__EXCERPTED DATA__

-*-*-

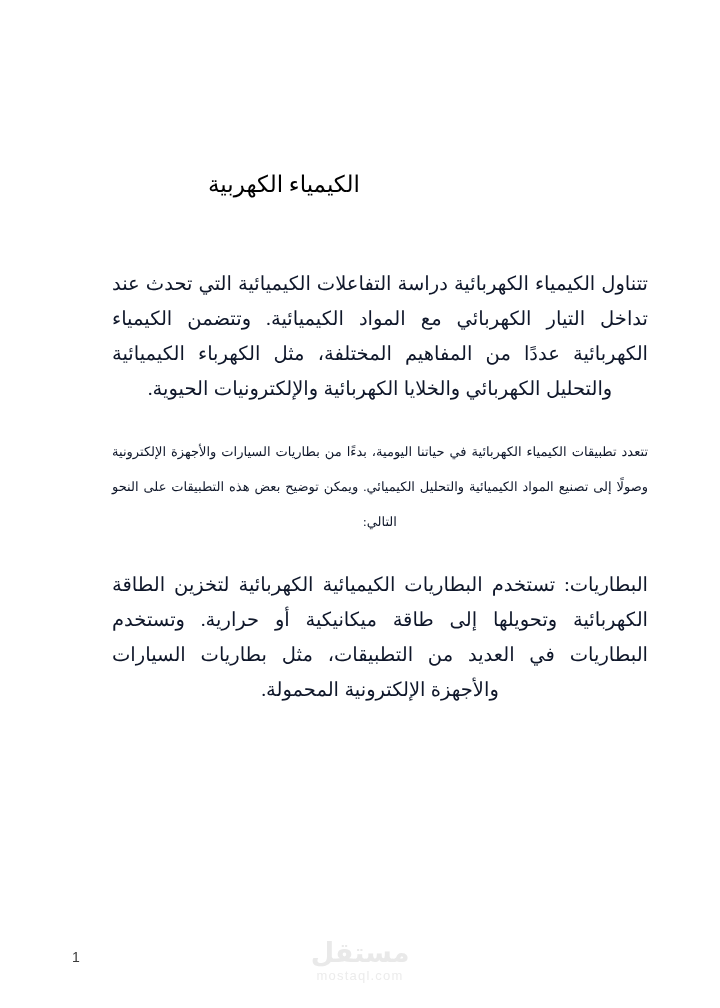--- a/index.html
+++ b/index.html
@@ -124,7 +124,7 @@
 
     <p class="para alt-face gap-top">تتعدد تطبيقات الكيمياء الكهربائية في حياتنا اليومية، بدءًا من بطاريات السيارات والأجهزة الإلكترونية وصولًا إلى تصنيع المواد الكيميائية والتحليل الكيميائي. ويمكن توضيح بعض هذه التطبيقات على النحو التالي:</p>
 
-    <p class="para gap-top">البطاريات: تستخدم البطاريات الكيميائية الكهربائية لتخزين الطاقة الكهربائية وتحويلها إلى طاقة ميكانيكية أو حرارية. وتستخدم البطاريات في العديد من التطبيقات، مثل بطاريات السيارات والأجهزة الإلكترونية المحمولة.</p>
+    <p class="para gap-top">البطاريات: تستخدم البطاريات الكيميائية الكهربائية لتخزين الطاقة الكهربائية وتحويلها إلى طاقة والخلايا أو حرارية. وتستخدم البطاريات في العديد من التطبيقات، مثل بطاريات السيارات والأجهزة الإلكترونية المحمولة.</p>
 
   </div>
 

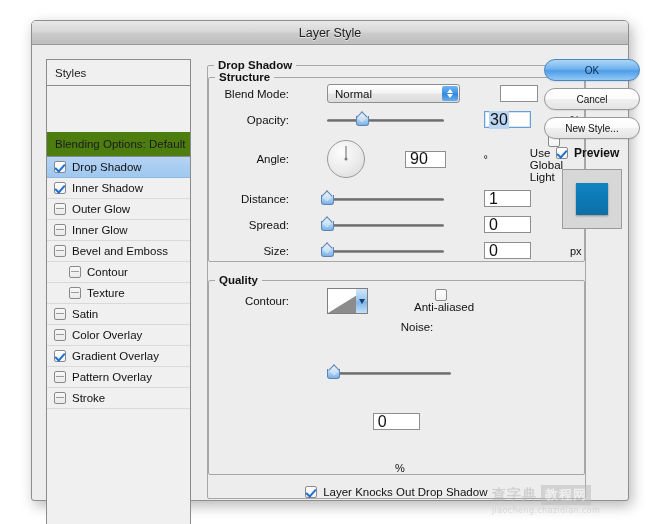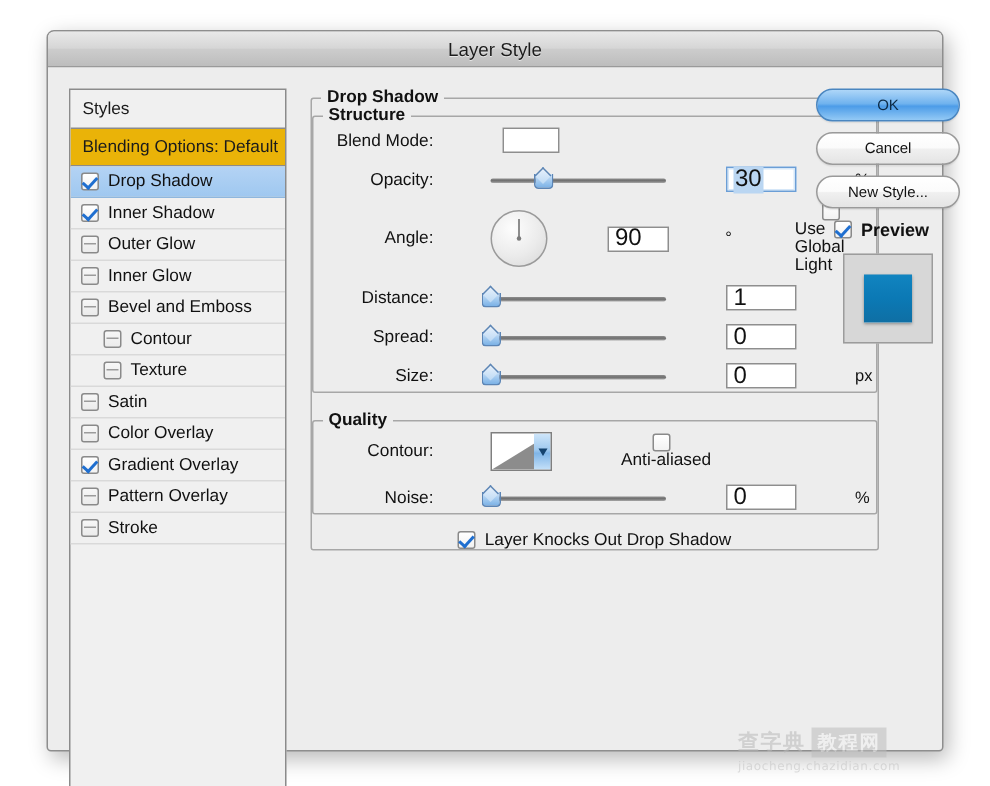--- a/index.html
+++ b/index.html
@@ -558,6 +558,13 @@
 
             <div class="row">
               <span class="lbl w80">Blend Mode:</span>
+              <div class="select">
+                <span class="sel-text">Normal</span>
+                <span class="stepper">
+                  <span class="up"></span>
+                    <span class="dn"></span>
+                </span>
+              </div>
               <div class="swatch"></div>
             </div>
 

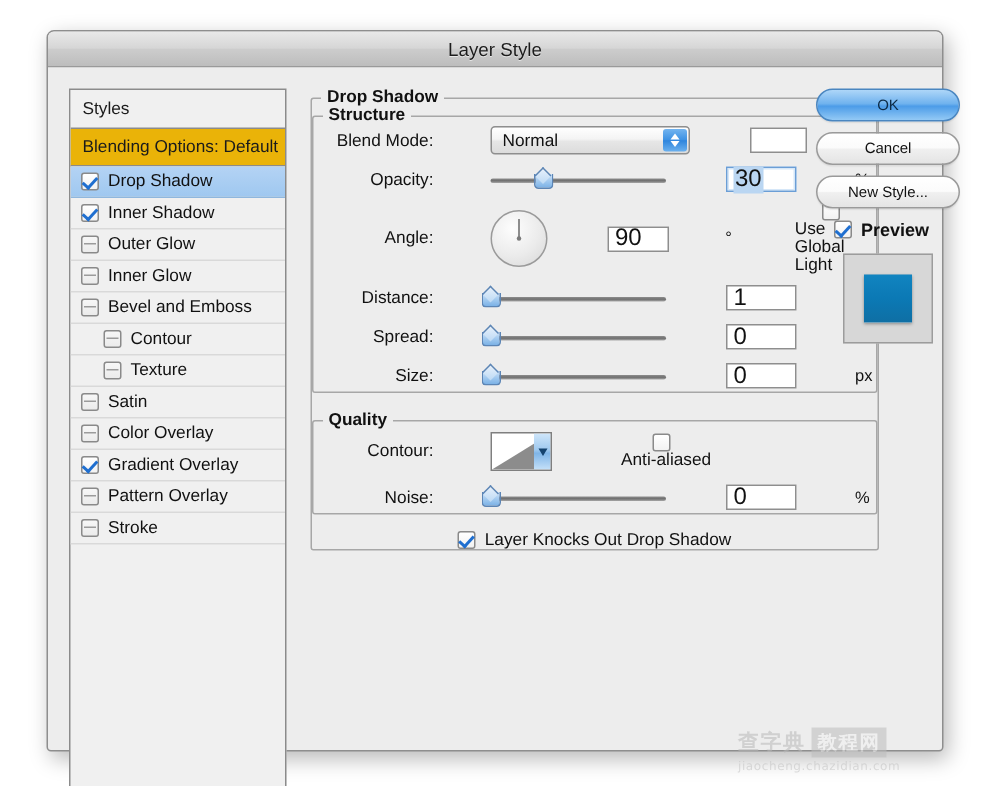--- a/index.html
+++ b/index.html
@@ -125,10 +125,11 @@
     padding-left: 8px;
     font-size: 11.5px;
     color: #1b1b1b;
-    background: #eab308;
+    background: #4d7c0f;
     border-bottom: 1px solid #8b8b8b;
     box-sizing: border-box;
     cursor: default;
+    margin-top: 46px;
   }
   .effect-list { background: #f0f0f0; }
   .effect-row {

-*-*-

__TASK STATEMENT__
Set the records down again word for word; the pictures stay out.

__RESPONSE TO THE EXERCISE__
--- a/index.html
+++ b/index.html
@@ -124,7 +124,7 @@
 
     <p class="para alt-face gap-top">تتعدد تطبيقات الكيمياء الكهربائية في حياتنا اليومية، بدءًا من بطاريات السيارات والأجهزة الإلكترونية وصولًا إلى تصنيع المواد الكيميائية والتحليل الكيميائي. ويمكن توضيح بعض هذه التطبيقات على النحو التالي:</p>
 
-    <p class="para gap-top">البطاريات: تستخدم البطاريات الكيميائية الكهربائية لتخزين الطاقة الكهربائية وتحويلها إلى طاقة ميكانيكية أو حرارية. وتستخدم البطاريات في العديد من التطبيقات، مثل بطاريات السيارات والأجهزة الإلكترونية المحمولة.</p>
+    <p class="para gap-top">البطاريات: تستخدم البطاريات الكيميائية الكهربائية لتخزين الطاقة الكهربائية وتحويلها إلى طاقة والخلايا أو حرارية. وتستخدم البطاريات في العديد من التطبيقات، مثل بطاريات السيارات والأجهزة الإلكترونية المحمولة.</p>
 
   </div>
 

--- a/index.html
+++ b/index.html
@@ -558,6 +558,13 @@
 
             <div class="row">
               <span class="lbl w80">Blend Mode:</span>
+              <div class="select">
+                <span class="sel-text">Normal</span>
+                <span class="stepper">
+                  <span class="up"></span>
+                    <span class="dn"></span>
+                </span>
+              </div>
               <div class="swatch"></div>
             </div>
 

--- a/index.html
+++ b/index.html
@@ -125,10 +125,11 @@
     padding-left: 8px;
     font-size: 11.5px;
     color: #1b1b1b;
-    background: #eab308;
+    background: #4d7c0f;
     border-bottom: 1px solid #8b8b8b;
     box-sizing: border-box;
     cursor: default;
+    margin-top: 46px;
   }
   .effect-list { background: #f0f0f0; }
   .effect-row {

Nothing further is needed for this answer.